◆ **How to complete this task**
Below you will find a set of lines. Repeat them all exactly.

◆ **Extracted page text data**
[Start of section]

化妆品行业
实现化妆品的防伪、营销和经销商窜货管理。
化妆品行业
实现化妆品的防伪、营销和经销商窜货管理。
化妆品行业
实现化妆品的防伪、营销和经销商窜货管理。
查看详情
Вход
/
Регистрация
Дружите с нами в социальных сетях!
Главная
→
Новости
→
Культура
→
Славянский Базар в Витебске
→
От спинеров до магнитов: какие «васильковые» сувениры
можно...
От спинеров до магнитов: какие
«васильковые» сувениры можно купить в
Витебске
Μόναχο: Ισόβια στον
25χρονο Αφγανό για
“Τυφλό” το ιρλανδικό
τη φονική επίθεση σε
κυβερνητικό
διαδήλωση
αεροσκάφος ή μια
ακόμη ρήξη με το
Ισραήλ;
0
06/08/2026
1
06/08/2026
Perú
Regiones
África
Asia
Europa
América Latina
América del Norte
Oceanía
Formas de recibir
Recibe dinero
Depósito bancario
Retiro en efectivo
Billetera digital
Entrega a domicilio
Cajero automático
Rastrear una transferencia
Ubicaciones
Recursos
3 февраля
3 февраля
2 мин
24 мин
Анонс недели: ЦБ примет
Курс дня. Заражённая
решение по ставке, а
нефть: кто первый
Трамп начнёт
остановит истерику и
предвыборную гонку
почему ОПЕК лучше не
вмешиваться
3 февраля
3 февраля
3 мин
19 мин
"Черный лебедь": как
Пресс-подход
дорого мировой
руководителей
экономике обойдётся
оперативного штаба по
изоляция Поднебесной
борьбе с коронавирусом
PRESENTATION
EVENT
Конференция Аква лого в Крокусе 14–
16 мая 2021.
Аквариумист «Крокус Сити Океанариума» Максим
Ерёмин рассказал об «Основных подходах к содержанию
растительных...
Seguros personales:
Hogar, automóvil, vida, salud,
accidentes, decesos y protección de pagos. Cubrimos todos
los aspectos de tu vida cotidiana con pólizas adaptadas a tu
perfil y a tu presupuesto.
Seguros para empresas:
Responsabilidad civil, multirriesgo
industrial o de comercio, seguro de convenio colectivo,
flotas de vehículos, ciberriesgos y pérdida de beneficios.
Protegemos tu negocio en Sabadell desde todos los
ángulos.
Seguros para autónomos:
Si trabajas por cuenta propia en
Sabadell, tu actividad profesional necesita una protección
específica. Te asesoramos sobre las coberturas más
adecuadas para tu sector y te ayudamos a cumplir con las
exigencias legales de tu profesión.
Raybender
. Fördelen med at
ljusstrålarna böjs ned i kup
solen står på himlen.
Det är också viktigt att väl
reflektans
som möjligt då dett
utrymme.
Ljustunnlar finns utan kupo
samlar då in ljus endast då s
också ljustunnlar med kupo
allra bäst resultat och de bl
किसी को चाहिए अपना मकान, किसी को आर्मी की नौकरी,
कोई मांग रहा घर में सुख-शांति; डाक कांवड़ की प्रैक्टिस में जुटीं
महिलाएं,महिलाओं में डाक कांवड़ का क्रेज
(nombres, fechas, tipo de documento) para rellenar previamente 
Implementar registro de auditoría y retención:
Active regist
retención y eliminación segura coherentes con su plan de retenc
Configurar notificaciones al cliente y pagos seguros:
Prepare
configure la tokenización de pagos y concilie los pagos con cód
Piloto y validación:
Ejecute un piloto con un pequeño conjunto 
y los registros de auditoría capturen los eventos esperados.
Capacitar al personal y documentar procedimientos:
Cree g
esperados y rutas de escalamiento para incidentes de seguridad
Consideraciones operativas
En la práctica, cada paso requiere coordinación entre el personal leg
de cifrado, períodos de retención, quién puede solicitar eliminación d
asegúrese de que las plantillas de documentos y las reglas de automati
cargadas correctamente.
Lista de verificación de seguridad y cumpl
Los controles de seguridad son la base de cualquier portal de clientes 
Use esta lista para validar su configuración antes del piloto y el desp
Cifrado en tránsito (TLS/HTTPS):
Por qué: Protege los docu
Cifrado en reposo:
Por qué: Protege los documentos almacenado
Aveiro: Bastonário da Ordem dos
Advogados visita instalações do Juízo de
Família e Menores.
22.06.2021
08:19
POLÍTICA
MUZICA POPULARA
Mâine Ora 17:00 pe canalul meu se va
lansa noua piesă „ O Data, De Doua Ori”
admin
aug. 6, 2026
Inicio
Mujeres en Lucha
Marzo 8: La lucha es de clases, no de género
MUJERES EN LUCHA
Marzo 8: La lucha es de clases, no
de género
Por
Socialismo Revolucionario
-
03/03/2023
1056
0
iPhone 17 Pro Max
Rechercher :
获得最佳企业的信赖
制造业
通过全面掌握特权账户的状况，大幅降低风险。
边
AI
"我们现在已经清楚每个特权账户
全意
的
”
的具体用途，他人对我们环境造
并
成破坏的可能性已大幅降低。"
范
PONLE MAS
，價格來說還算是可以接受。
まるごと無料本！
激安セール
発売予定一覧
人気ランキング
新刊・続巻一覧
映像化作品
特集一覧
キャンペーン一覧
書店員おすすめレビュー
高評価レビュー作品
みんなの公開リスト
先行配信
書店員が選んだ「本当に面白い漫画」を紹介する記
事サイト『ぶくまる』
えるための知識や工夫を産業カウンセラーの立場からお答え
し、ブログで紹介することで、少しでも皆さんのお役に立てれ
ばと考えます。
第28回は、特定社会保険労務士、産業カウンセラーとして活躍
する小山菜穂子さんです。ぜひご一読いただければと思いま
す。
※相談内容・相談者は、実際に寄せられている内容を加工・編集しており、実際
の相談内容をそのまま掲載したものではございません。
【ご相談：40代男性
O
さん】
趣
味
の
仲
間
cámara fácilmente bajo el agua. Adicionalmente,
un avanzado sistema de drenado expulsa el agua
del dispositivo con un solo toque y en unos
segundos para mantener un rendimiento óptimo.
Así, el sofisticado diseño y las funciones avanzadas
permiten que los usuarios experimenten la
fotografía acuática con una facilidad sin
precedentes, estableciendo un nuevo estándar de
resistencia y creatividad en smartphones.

[End of section]

◆ **Output of the task**
化妆品行业
实现化妆品的防伪、营销和经销商窜货管理。
化妆品行业
实现化妆品的防伪、营销和经销商窜货管理。
化妆品行业
实现化妆品的防伪、营销和经销商窜货管理。
查看详情
Вход
/
Регистрация
Дружите с нами в социальных сетях!
Главная
→
Новости
→
Культура
→
Славянский Базар в Витебске
→
От спинеров до магнитов: какие «васильковые» сувениры
можно...
От спинеров до магнитов: какие
«васильковые» сувениры можно купить в
Витебске
Μόναχο: Ισόβια στον
25χρονο Αφγανό για
“Τυφλό” το ιρλανδικό
τη φονική επίθεση σε
κυβερνητικό
διαδήλωση
αεροσκάφος ή μια
ακόμη ρήξη με το
Ισραήλ;
0
06/08/2026
1
06/08/2026
Perú
Regiones
África
Asia
Europa
América Latina
América del Norte
Oceanía
Formas de recibir
Recibe dinero
Depósito bancario
Retiro en efectivo
Billetera digital
Entrega a domicilio
Cajero automático
Rastrear una transferencia
Ubicaciones
Recursos
3 февраля
3 февраля
2 мин
24 мин
Анонс недели: ЦБ примет
Курс дня. Заражённая
решение по ставке, а
нефть: кто первый
Трамп начнёт
остановит истерику и
предвыборную гонку
почему ОПЕК лучше не
вмешиваться
3 февраля
3 февраля
3 мин
19 мин
"Черный лебедь": как
Пресс-подход
дорого мировой
руководителей
экономике обойдётся
оперативного штаба по
изоляция Поднебесной
борьбе с коронавирусом
PRESENTATION
EVENT
Конференция Аква лого в Крокусе 14–
16 мая 2021.
Аквариумист «Крокус Сити Океанариума» Максим
Ерёмин рассказал об «Основных подходах к содержанию
растительных...
Seguros personales:
Hogar, automóvil, vida, salud,
accidentes, decesos y protección de pagos. Cubrimos todos
los aspectos de tu vida cotidiana con pólizas adaptadas a tu
perfil y a tu presupuesto.
Seguros para empresas:
Responsabilidad civil, multirriesgo
industrial o de comercio, seguro de convenio colectivo,
flotas de vehículos, ciberriesgos y pérdida de beneficios.
Protegemos tu negocio en Sabadell desde todos los
ángulos.
Seguros para autónomos:
Si trabajas por cuenta propia en
Sabadell, tu actividad profesional necesita una protección
específica. Te asesoramos sobre las coberturas más
adecuadas para tu sector y te ayudamos a cumplir con las
exigencias legales de tu profesión.
Raybender
. Fördelen med at
ljusstrålarna böjs ned i kup
solen står på himlen.
Det är också viktigt att väl
reflektans
som möjligt då dett
utrymme.
Ljustunnlar finns utan kupo
samlar då in ljus endast då s
också ljustunnlar med kupo
allra bäst resultat och de bl
किसी को चाहिए अपना मकान, किसी को आर्मी की नौकरी,
कोई मांग रहा घर में सुख-शांति; डाक कांवड़ की प्रैक्टिस में जुटीं
महिलाएं,महिलाओं में डाक कांवड़ का क्रेज
(nombres, fechas, tipo de documento) para rellenar previamente 
Implementar registro de auditoría y retención:
Active regist
retención y eliminación segura coherentes con su plan de retenc
Configurar notificaciones al cliente y pagos seguros:
Prepare
configure la tokenización de pagos y concilie los pagos con cód
Piloto y validación:
Ejecute un piloto con un pequeño conjunto 
y los registros de auditoría capturen los eventos esperados.
Capacitar al personal y documentar procedimientos:
Cree g
esperados y rutas de escalamiento para incidentes de seguridad
Consideraciones operativas
En la práctica, cada paso requiere coordinación entre el personal leg
de cifrado, períodos de retención, quién puede solicitar eliminación d
asegúrese de que las plantillas de documentos y las reglas de automati
cargadas correctamente.
Lista de verificación de seguridad y cumpl
Los controles de seguridad son la base de cualquier portal de clientes 
Use esta lista para validar su configuración antes del piloto y el desp
Cifrado en tránsito (TLS/HTTPS):
Por qué: Protege los docu
Cifrado en reposo:
Por qué: Protege los documentos almacenado
Aveiro: Bastonário da Ordem dos
Advogados visita instalações do Juízo de
Família e Menores.
22.06.2021
08:19
POLÍTICA
MUZICA POPULARA
Mâine Ora 17:00 pe canalul meu se va
lansa noua piesă „ O Data, De Doua Ori”
admin
aug. 6, 2026
Inicio
Mujeres en Lucha
Marzo 8: La lucha es de clases, no de género
MUJERES EN LUCHA
Marzo 8: La lucha es de clases, no
de género
Por
Socialismo Revolucionario
-
03/03/2023
1056
0
iPhone 17 Pro Max
Rechercher :
获得最佳企业的信赖
制造业
通过全面掌握特权账户的状况，大幅降低风险。
边
AI
"我们现在已经清楚每个特权账户
全意
的
”
的具体用途，他人对我们环境造
并
成破坏的可能性已大幅降低。"
范
PONLE MAS
，價格來說還算是可以接受。
まるごと無料本！
激安セール
発売予定一覧
人気ランキング
新刊・続巻一覧
映像化作品
特集一覧
キャンペーン一覧
書店員おすすめレビュー
高評価レビュー作品
みんなの公開リスト
先行配信
書店員が選んだ「本当に面白い漫画」を紹介する記
事サイト『ぶくまる』
えるための知識や工夫を産業カウンセラーの立場からお答え
し、ブログで紹介することで、少しでも皆さんのお役に立てれ
ばと考えます。
第28回は、特定社会保険労務士、産業カウンセラーとして活躍
する小山菜穂子さんです。ぜひご一読いただければと思いま
す。
※相談内容・相談者は、実際に寄せられている内容を加工・編集しており、実際
の相談内容をそのまま掲載したものではございません。
【ご相談：40代男性
O
さん】
趣
味
の
仲
間
cámara fácilmente bajo el agua. Adicionalmente,
un avanzado sistema de drenado expulsa el agua
del dispositivo con un solo toque y en unos
segundos para mantener un rendimiento óptimo.
Así, el sofisticado diseño y las funciones avanzadas
permiten que los usuarios experimenten la
fotografía acuática con una facilidad sin
precedentes, estableciendo un nuevo estándar de
resistencia y creatividad en smartphones.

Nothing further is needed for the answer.